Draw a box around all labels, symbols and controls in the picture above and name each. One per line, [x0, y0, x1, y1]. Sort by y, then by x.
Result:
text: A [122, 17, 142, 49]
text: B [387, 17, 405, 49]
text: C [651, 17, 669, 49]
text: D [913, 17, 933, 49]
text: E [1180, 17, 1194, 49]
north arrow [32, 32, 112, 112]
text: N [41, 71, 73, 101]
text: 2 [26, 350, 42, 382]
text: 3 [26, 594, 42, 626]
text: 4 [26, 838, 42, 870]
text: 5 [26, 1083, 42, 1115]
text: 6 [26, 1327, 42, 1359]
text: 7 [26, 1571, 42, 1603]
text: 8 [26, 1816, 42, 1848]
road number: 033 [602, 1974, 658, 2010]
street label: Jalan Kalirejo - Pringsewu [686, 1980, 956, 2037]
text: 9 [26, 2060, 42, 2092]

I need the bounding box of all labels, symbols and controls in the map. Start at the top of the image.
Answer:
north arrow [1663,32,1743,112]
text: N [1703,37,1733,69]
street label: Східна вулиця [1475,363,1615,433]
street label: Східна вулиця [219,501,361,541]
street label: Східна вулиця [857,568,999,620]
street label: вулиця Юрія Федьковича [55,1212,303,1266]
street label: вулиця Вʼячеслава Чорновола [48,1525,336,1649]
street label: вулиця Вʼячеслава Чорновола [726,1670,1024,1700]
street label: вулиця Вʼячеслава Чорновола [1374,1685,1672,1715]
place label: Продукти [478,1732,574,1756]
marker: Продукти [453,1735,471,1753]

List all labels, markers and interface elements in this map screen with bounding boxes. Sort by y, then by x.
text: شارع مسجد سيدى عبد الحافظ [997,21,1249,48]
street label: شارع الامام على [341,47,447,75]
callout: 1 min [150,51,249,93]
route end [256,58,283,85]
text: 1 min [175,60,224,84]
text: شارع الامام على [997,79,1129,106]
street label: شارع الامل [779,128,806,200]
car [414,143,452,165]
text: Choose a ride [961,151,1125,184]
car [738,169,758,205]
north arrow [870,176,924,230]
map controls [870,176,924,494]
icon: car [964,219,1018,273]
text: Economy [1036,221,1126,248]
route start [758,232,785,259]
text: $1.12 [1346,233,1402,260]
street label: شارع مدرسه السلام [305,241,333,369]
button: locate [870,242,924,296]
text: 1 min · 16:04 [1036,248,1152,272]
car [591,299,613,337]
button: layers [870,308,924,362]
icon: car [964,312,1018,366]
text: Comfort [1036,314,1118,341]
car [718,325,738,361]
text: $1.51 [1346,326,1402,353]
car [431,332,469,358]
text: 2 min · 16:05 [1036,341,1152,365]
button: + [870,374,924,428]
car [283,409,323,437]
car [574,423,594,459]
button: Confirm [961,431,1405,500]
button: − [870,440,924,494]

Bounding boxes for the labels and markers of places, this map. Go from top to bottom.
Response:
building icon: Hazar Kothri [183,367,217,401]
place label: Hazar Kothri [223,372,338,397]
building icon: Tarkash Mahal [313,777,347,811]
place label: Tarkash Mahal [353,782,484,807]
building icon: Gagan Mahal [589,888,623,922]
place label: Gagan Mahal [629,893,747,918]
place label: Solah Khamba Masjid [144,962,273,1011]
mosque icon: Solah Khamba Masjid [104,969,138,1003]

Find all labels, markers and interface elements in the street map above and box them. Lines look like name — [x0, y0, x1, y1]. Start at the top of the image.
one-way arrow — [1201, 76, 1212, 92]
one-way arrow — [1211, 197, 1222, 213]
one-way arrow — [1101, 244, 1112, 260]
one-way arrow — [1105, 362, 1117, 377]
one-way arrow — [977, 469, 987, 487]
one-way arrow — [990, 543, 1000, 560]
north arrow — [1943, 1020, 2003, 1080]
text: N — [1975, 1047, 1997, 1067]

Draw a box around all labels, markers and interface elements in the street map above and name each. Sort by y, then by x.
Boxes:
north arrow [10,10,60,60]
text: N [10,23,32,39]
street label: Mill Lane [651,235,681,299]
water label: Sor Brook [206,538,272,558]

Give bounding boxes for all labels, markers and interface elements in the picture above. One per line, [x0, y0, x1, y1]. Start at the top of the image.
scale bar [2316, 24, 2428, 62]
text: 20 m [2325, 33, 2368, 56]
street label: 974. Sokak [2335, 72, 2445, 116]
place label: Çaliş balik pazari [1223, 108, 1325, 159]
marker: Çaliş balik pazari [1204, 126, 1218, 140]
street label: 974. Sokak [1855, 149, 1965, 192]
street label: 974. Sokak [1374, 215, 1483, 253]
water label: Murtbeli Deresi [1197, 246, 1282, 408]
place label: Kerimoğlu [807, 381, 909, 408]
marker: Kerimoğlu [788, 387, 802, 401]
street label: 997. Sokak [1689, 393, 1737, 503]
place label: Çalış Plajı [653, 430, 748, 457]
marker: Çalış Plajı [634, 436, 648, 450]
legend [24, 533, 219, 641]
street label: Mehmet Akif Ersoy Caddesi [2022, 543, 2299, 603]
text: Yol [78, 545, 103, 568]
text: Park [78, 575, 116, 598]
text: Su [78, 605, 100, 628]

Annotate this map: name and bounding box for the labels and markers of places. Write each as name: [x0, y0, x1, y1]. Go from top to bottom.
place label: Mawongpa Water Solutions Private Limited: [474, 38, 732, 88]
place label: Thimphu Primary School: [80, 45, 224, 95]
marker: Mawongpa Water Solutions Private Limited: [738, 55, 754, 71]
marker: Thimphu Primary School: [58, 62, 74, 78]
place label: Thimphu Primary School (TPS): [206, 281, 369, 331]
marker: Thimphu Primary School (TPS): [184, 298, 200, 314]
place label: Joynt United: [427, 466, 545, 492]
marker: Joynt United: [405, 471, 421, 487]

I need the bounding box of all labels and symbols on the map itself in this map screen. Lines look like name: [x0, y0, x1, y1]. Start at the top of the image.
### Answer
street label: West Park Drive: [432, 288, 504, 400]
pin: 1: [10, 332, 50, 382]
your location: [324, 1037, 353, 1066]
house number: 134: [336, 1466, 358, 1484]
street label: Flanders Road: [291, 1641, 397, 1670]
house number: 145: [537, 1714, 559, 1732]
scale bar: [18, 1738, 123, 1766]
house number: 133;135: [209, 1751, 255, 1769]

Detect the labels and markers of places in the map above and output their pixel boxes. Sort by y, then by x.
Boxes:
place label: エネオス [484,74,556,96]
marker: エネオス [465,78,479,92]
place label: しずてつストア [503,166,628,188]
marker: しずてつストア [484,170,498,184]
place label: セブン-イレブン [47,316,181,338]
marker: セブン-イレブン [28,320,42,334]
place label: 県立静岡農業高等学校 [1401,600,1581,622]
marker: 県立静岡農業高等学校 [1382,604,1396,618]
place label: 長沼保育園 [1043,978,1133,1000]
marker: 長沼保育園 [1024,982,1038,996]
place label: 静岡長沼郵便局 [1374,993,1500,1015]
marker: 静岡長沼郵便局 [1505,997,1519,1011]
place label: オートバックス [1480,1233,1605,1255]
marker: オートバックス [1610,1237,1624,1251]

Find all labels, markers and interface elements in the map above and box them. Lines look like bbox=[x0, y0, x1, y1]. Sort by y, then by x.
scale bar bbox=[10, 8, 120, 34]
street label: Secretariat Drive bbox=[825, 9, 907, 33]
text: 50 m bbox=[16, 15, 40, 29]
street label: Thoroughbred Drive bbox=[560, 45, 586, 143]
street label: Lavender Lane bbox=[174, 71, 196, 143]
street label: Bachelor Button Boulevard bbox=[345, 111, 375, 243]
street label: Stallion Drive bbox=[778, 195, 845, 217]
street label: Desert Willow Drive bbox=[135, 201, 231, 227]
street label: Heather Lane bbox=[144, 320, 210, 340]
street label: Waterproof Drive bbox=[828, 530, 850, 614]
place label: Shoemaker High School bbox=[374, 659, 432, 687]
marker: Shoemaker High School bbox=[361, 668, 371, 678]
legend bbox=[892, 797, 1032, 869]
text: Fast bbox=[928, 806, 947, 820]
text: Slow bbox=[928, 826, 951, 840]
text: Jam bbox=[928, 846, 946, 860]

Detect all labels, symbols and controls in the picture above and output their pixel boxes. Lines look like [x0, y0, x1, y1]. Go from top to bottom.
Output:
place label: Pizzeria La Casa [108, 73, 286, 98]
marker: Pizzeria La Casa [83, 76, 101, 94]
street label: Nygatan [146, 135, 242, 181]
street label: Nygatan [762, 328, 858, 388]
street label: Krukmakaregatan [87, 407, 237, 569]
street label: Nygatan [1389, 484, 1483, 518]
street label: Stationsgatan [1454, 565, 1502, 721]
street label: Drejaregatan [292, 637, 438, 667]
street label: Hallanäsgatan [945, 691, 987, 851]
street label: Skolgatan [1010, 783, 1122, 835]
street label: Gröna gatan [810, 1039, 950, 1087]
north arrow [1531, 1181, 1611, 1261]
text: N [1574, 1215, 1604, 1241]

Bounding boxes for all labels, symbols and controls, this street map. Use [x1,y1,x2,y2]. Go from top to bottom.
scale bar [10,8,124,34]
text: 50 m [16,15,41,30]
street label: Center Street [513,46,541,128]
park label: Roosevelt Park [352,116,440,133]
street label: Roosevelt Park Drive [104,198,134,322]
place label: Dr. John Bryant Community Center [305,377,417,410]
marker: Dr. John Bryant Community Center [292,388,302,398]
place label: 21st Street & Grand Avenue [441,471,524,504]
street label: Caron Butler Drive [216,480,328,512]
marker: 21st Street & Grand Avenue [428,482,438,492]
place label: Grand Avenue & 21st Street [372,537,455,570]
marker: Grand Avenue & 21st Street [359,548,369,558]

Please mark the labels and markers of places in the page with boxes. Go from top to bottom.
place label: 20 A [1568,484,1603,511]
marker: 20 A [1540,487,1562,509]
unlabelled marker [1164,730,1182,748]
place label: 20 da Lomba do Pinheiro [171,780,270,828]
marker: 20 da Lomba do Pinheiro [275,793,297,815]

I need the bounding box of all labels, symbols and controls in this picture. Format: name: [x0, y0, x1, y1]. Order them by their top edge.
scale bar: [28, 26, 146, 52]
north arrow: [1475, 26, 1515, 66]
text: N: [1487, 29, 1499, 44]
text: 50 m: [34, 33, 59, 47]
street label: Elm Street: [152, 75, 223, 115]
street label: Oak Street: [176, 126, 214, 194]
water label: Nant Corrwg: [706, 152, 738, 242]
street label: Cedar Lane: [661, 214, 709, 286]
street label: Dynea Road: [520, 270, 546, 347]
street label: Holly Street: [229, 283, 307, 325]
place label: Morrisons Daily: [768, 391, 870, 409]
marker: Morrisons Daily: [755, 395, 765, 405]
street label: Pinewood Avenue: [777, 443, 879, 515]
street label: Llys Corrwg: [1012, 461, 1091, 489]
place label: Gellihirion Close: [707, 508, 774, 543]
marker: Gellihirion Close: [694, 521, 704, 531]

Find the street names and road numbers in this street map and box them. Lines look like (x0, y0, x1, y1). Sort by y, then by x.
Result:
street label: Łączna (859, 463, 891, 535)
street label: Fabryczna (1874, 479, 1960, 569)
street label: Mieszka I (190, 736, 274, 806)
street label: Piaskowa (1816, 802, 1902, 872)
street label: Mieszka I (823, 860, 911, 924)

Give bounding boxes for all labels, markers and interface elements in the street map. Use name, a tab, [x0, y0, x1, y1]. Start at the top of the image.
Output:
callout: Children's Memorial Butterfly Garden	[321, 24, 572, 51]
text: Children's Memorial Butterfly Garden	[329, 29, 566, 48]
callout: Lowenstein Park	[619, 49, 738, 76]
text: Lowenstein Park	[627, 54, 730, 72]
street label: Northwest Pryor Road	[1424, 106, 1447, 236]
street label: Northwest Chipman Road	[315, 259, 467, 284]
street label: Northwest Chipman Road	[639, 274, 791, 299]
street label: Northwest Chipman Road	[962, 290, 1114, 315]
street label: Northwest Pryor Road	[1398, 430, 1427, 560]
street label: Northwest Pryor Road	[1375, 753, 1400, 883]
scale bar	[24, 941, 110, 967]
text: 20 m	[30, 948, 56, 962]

AIM OF THE EXERCISE
Once the line with "Find all labels, markers and interface elements in the map" is found in the records above, print exactly that line and every line after it through the line with "Detect all labels, symbols".

COMPLETED TASK
Find all labels, markers and interface elements in the map above and box them. Lines look like bbox=[x0, y0, x1, y1]. Sort by y, then by x.
scale bar bbox=[10, 8, 120, 34]
street label: Secretariat Drive bbox=[825, 9, 907, 33]
text: 50 m bbox=[16, 15, 40, 29]
street label: Thoroughbred Drive bbox=[560, 45, 586, 143]
street label: Lavender Lane bbox=[174, 71, 196, 143]
street label: Bachelor Button Boulevard bbox=[345, 111, 375, 243]
street label: Stallion Drive bbox=[778, 195, 845, 217]
street label: Desert Willow Drive bbox=[135, 201, 231, 227]
street label: Heather Lane bbox=[144, 320, 210, 340]
street label: Waterproof Drive bbox=[828, 530, 850, 614]
place label: Shoemaker High School bbox=[374, 659, 432, 687]
marker: Shoemaker High School bbox=[361, 668, 371, 678]
legend bbox=[892, 797, 1032, 869]
text: Fast bbox=[928, 806, 947, 820]
text: Slow bbox=[928, 826, 951, 840]
text: Jam bbox=[928, 846, 946, 860]

Detect all labels, symbols and controls in the picture above and output their pixel boxes. Lines look like [x0, y0, x1, y1]. Go from top to bottom.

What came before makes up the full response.